Another focus was forensics, and that’s why Andrew Kartson, an incoming eighth-grader at Forest Hills Eastern High School, was there. Fingerprinting and DNA swipes, that’s what holds his interest.
“I took an eighth-grade science class last year,” he said, “and next year I am taking biology forensics.” Which, at Eastern High, is a 10th-grade class.
Campers also learned to identify different types of blood spatter. One activity put them in a classroom-turned-studio apartment where a crime had occurred.

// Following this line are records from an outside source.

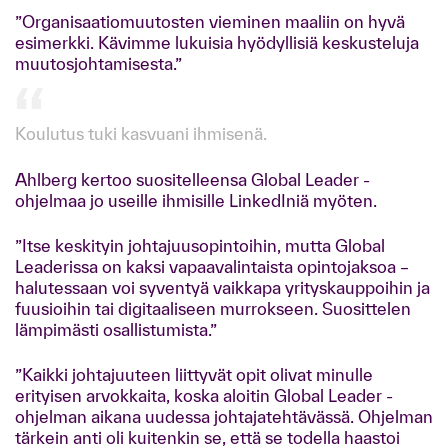
”Organisaatiomuutosten vieminen maaliin on hyvä
esimerkki. Kävimme lukuisia hyödyllisiä keskusteluja
muutosjohtamisesta.”
Koulutus tuki kasvuani ihmisenä.
Ahlberg kertoo suositelleensa Global Leader -
ohjelmaa jo useille ihmisille LinkedIniä myöten.
”Itse keskityin johtajuusopintoihin, mutta Global
Leaderissa on kaksi vapaavalintaista opintojaksoa –
halutessaan voi syventyä vaikkapa yrityskauppoihin ja
fuusioihin tai digitaaliseen murrokseen. Suosittelen
lämpimästi osallistumista.”
”Kaikki johtajuuteen liittyvät opit olivat minulle
erityisen arvokkaita, koska aloitin Global Leader -
ohjelman aikana uudessa johtajatehtävässä. Ohjelman
tärkein anti oli kuitenkin se, että se todella haastoi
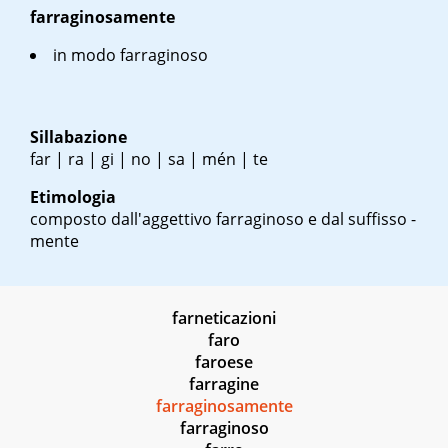
farraginosamente
in modo farraginoso
Sillabazione
far | ra | gi | no | sa | mén | te
Etimologia
composto dall'aggettivo farraginoso e dal suffisso -
mente
farneticazioni
faro
faroese
farragine
farraginosamente
farraginoso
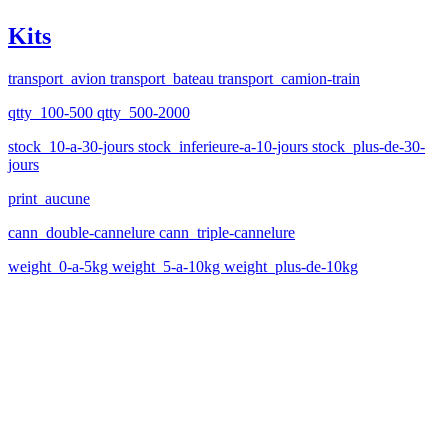
Kits
transport_avion transport_bateau transport_camion-train
qtty_100-500 qtty_500-2000
stock_10-a-30-jours stock_inferieure-a-10-jours stock_plus-de-30-
jours
print_aucune
cann_double-cannelure cann_triple-cannelure
weight_0-a-5kg weight_5-a-10kg weight_plus-de-10kg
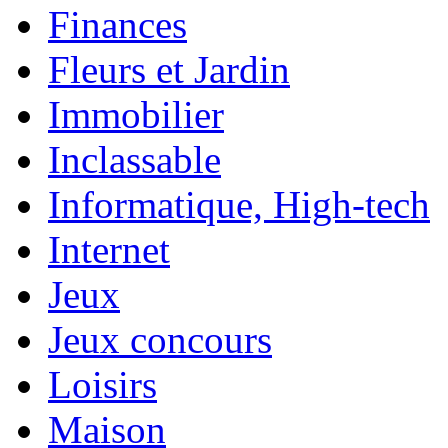
Finances
Fleurs et Jardin
Immobilier
Inclassable
Informatique, High-tech
Internet
Jeux
Jeux concours
Loisirs
Maison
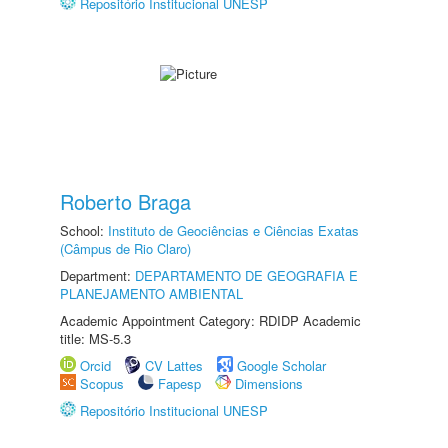
Repositório Institucional UNESP
Roberto Braga
School:
Instituto de Geociências e Ciências Exatas
(Câmpus de Rio Claro)
Department:
DEPARTAMENTO DE GEOGRAFIA E
PLANEJAMENTO AMBIENTAL
Academic Appointment Category: RDIDP Academic
title: MS-5.3
Orcid
CV Lattes
Google Scholar
Scopus
Fapesp
Dimensions
Repositório Institucional UNESP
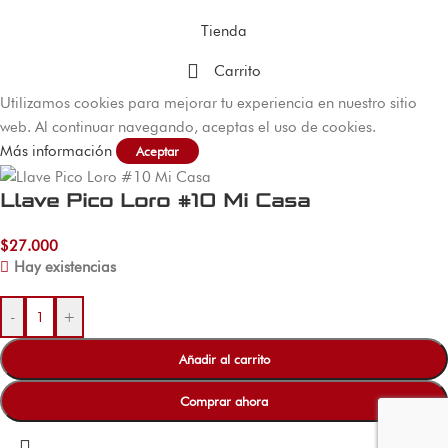
Tienda
Carrito
Utilizamos cookies para mejorar tu experiencia en nuestro sitio
web. Al continuar navegando, aceptas el uso de cookies.
Más información
Aceptar
Llave Pico Loro #10 Mi Casa
$
27.000
Hay existencias
-
+
Añadir al carrito
Comprar ahora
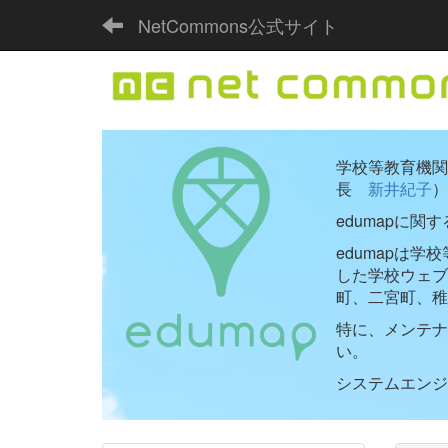
NetCommons公式サイト
学校等教育機関向
長
新井紀子
）
edumapに関
edumapは
した学校ウェ
町、二宮町、稚
特に、メンテナ
い。
システムエンジニ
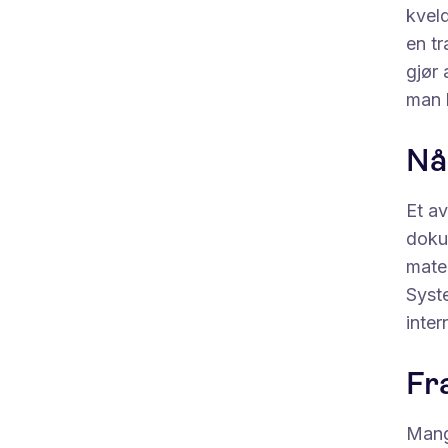
kveld
en tr
gjør 
man h
Nå
Et av
doku
maten
Syst
inter
Fra
Mange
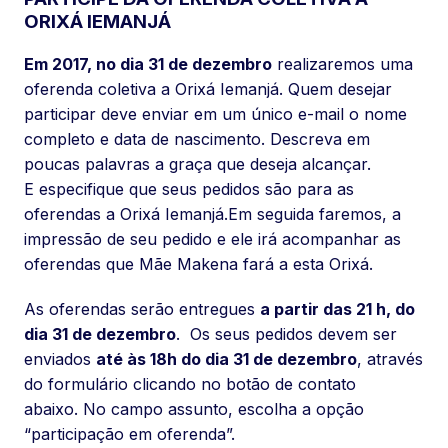
ORIXÁ IEMANJÁ
Em 2017, no dia 31 de dezembro
realizaremos uma
oferenda coletiva a Orixá Iemanjá. Quem desejar
participar deve enviar em um único e-mail o nome
completo e data de nascimento. Descreva em
poucas palavras a graça que deseja alcançar.
E especifique que seus pedidos são para as
oferendas a Orixá Iemanjá.Em seguida faremos, a
impressão de seu pedido e ele irá acompanhar as
oferendas que Mãe Makena fará a esta Orixá.
As oferendas serão entregues
a partir das 21 h, do
dia 31 de dezembro
. Os seus pedidos devem ser
enviados
até às 18h do dia 31 de dezembro
, através
do formulário clicando no botão de contato
abaixo. No campo assunto, escolha a opção
“participação em oferenda”.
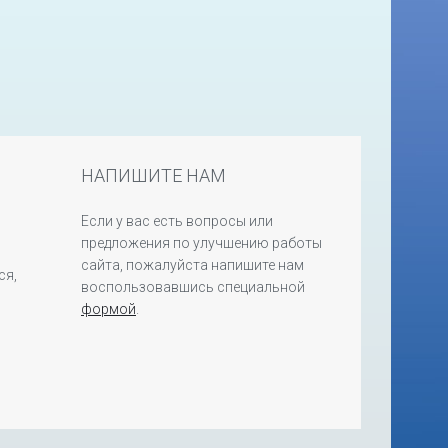
НАПИШИТЕ НАМ
Если у вас есть вопросы или
предложения по улучшению работы
сайта, пожалуйста напишите нам
ся,
воспользовавшись специальной
формой
.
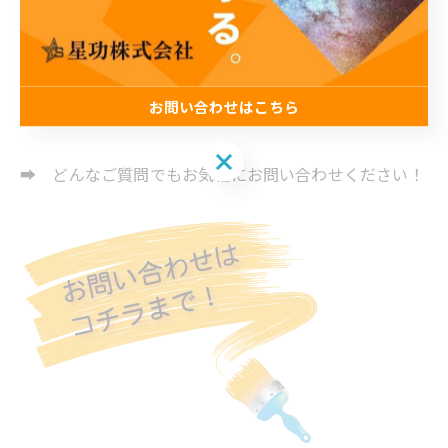
のかな？
* 修繕工事って具体的にどういうことをするの？
お問い合わせはこちら
お問い合わせはこちら
➡ どんなご質問でもお気軽にお問い合わせください！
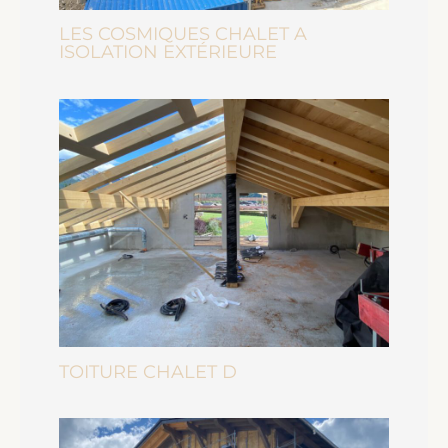
LES COSMIQUES CHALET A
ISOLATION EXTÉRIEURE
TOITURE CHALET D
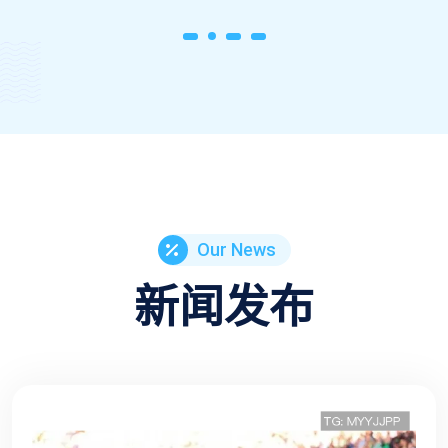
Our News
新闻发布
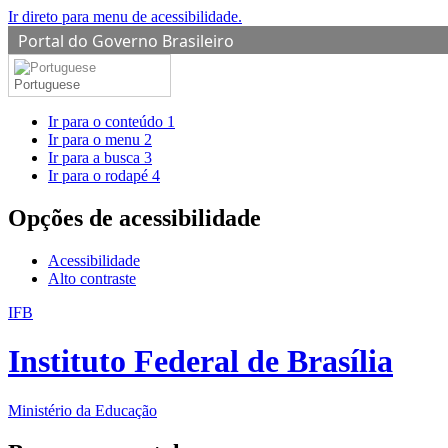
Ir direto para menu de acessibilidade.
Portal do Governo Brasileiro
Portuguese
Ir para o conteúdo
1
Ir para o menu
2
Ir para a busca
3
Ir para o rodapé
4
Opções de acessibilidade
Acessibilidade
Alto contraste
IFB
Instituto Federal de Brasília
Ministério da Educação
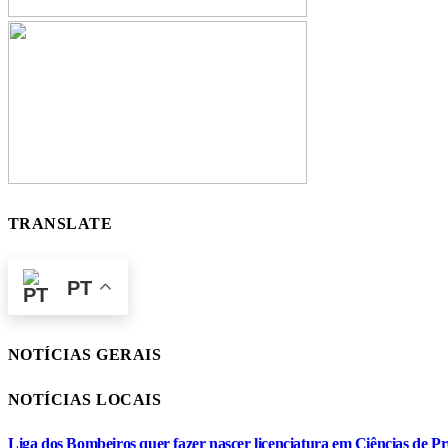
TRANSLATE
PT
NOTÍCIAS GERAIS
NOTÍCIAS LOCAIS
Liga dos Bombeiros quer fazer nascer licenciatura em Ciências de Pr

It was their job to observe the scene and determine what happened. All campers had their own theories.
“If you get shot and blood comes out, you can tell by droplets or you can tell by spatter, pretty much what had happened,” Bowers said, talking about how the students could identify the crime.
It was an eventful week at camp, where fake blood and fake guns could equal a real impact.
“By exposing the students, they’re saying, ‘Oh my gosh I didn’t know (police) did this, I love it.’ That’s what I want to do,’” Bowers explained. “Now, they have a track in school and they know what to work toward.”
Camp Introduces Students to Real-Life Police Work
By Summer Brown
Usually, seventh-graders and fake weapons don’t mix. But Kent Career Technical Center’s Criminal Justice Summer Camp proved that statement wrong.
For four days in July, a group of middle-schoolers sacrificed a bit of their summer vacation to attend camp. Campers were given fake firearms and learned about different situations. Camp leaders taught students the importance of a police officer’s public image, use of force, decision making and safety. Campers received hands-on experience in crime-scene processing and building searches, and got the chance to work together on situational tactics and procedures.
Gregg Isenhoff, instructor along with Kelly Bowers, said middle school is a great age for the students to get a better perspective beyond the good cop/bad cop image police are given.
“I want them to take away that there’s more than what you see on TV,” he said.
Isenhoff said he wants campers to get the most out of camp, and go in with an open mind. “Go in with no real expectations,” he said.
As for the campers, their interest in criminal justice was enhanced through activities they participated in.
For Claire Bieniewicz, it was the opportunity to begin pursuing a dream she’s had since the first grade.
“I hope to be a cop, I really want to be a cop,” she said.